The boom of fireworks and firecrackers filled the air, while drivers honked their horns incessantly to celebrate France’s second world title after their triumph on home soil in 1998.
A deafening chorus of “We are the champions, We are the champions” rang out from the Sacre Coeur in the north of the city to the Sorbonne on the Left Bank. Similar scenes erupted in Marseille, Lyon, Lille, Bordeaux and other major cities.
Even before the final whistle, crowds streamed on to the Champs Elysees, the elegant, tree-lined boulevard that runs up to the Arc de Triomphe, the traditional gathering place for celebration, including the Bastille Day parade 24 hours earlier.
The entire area around the Arc de Triomphe, all the way down the two-kilometre-long Champs Elysees and the Place de la Concorde at its end was a sea of singing and cheering people.
“It’s just astonishing what they’ve done,” said Josh, 41, who travelled from Brittany to Paris to watch the match with his girlfriend. “Pogba, Mbappe, Grizou (Griezmann) — they’re on top of the world,” he said, naming three of the standout players.
“We’re the champions of the world! It’s phenomenal, just phenomenal.”
More than 250,000 people were expected to descend on the Champs Elysees and the Place de la Concorde, yet the atmosphere was warm and convivial. Security forces kept a distance.
“To get a second star (World Cup) after 20 years, it’s just brilliant,” said Tommy Hamon, 23, who was working in Le Deauville, a bar on the Champs Elysees.
Even football fans who were not rooting for France but found themselves in the French capital for the game were overcome by the occasion and the scenes of celebration.
“France was not my team but I am so pleased for them today,” said Sarah, a 24-year-old from Birmingham in England who is studying medicine in Paris.

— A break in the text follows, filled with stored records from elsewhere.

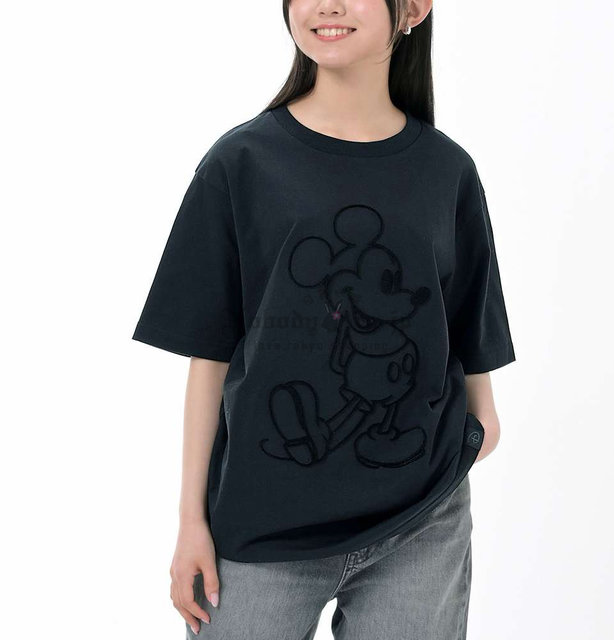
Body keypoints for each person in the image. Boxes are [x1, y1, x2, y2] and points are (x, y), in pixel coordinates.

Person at [132, 0, 516, 637]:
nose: (326, 5)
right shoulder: (241, 162)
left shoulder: (448, 170)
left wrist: (474, 431)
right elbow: (211, 350)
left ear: (413, 7)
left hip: (420, 523)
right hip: (264, 522)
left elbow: (471, 331)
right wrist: (191, 521)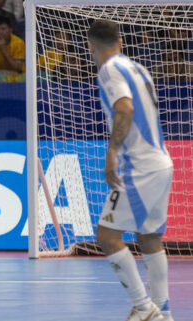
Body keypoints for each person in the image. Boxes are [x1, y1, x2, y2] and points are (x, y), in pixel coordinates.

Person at [89, 20, 174, 321]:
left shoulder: (110, 69)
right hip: (162, 163)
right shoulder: (137, 67)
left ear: (91, 45)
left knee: (107, 235)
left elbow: (125, 108)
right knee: (150, 238)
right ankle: (162, 312)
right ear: (120, 41)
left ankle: (143, 307)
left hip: (139, 167)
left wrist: (111, 151)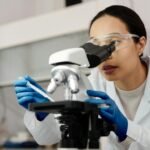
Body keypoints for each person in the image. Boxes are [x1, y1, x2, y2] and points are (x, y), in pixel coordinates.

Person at [13, 5, 150, 150]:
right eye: (96, 44)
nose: (105, 56)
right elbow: (50, 137)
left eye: (113, 42)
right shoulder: (92, 82)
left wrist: (127, 128)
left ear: (140, 45)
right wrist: (43, 113)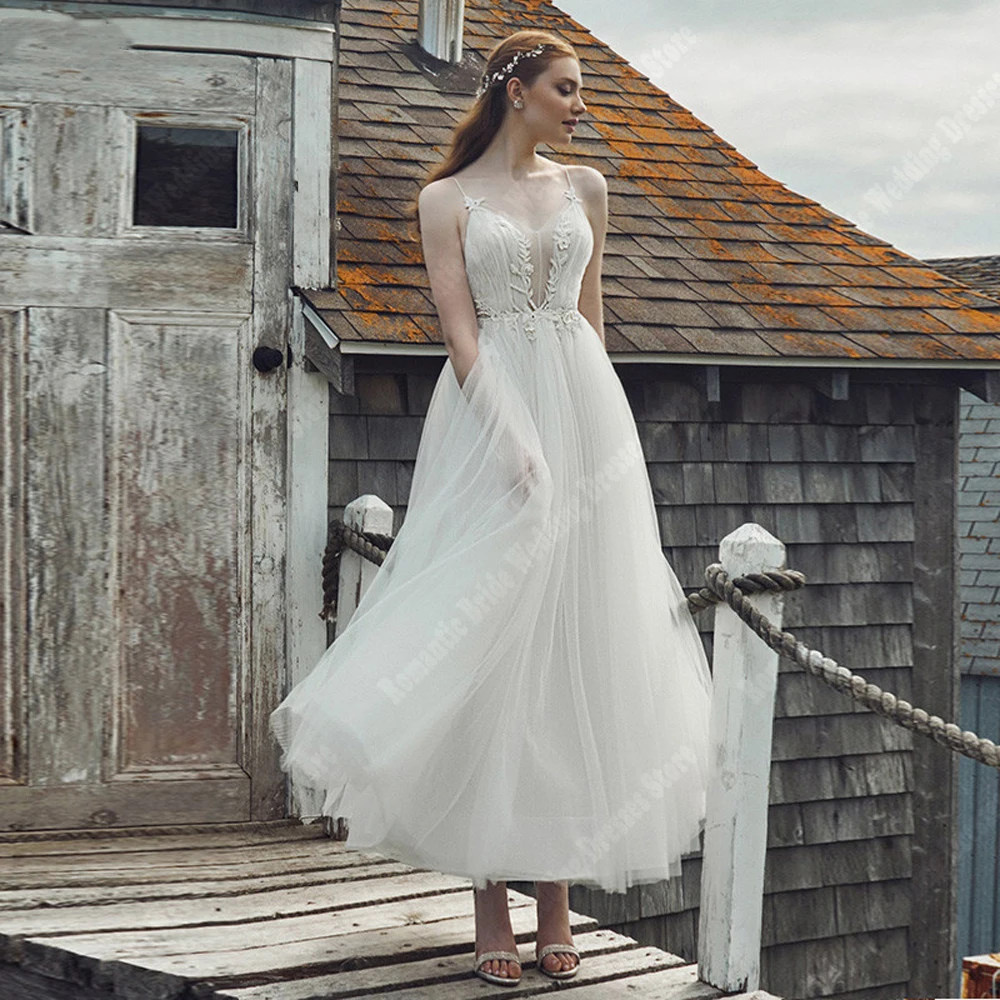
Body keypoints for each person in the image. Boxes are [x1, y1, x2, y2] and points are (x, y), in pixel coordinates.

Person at [270, 28, 714, 988]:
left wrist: (600, 439)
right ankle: (488, 903)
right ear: (516, 91)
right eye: (567, 88)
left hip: (586, 409)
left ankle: (557, 903)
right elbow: (461, 334)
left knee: (577, 650)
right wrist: (513, 437)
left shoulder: (586, 187)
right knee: (490, 644)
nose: (579, 104)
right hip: (492, 418)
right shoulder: (447, 200)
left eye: (580, 90)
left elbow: (591, 323)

“The players just showed something special all along, something that I liked, and I was not sure they would win today but they did. A lot of people are going to be drunk, if not already.”

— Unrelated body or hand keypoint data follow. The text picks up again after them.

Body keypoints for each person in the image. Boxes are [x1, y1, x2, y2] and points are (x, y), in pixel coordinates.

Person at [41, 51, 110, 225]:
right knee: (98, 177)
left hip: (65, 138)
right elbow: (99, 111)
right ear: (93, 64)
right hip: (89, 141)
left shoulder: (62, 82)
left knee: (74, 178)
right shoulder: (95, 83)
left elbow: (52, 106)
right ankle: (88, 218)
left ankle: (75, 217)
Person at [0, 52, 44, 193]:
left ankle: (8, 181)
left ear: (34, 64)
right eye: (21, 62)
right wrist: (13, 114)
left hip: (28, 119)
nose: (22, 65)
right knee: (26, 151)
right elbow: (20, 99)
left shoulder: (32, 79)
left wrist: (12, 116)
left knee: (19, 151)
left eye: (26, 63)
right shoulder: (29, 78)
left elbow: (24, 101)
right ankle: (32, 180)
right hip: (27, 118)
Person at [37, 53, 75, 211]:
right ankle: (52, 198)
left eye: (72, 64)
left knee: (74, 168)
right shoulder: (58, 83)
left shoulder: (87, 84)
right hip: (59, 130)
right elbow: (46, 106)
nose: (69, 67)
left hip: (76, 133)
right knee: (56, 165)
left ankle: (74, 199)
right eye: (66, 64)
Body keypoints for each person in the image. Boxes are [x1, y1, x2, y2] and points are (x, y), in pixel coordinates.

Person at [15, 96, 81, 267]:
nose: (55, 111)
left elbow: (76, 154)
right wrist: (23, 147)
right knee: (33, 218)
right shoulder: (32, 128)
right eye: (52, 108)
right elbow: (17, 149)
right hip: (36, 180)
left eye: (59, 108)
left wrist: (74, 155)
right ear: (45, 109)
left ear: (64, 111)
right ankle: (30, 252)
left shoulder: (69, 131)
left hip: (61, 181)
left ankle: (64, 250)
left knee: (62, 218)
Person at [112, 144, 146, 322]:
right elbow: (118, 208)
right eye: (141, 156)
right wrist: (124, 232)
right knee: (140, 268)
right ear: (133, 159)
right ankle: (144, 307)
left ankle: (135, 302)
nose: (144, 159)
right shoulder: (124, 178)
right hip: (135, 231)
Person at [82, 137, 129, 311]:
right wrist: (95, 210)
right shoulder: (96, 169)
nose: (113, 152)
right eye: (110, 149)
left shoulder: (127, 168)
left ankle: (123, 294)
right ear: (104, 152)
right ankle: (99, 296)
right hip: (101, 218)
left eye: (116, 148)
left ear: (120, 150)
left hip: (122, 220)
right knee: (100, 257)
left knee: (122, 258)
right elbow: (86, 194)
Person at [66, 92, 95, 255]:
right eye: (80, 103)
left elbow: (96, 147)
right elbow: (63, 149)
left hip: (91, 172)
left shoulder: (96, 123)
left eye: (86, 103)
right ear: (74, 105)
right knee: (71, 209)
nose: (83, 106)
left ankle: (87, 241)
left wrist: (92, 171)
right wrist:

In Moscow, where tens of thousands of fans travelled to watch the game, there were tears of joy among the sea of red, white and blue. President Emmanuel Macron, who travelled to Moscow to watch the final with his wife Brigitte, hugged the players after the win and stood with them in the pouring rain.
As the World Cup trophy was brought on to the pitch for the victory ceremony, Macron briefly kissed it and beamed with joy.
“It was a great trip,” said Sebastien Mefort, 33, smiling broadly at Moscow’s Luzhniki Stadium, his face painted the colours of the French flag. “I was here the whole month and attended all France’s games.”
Other fans expressed relief.
“We were worried about the result because Croatia plays very aggressive football,” said Sylvie Wahl, 55. “But our coach and young players did it!”
Despite the deluge of rain that struck Moscow right after the game ended, fans danced and sang in the streets and a fireworks display could not be snuffed out.
France coach Didier Deschamps was full of praise for his team despite signs of nerves at the start of the game and several missed opportunities during it.
“It is really beautiful. It is marvellous. We did not play a great match, but we showed a strong mental quality,” Deschamps said.
“We also scored four goals. We merit it. I am very happy for this team. We are coming from very far and it has not always been easy, but thanks to hard work, they are here and are on top of the world for the next four years.”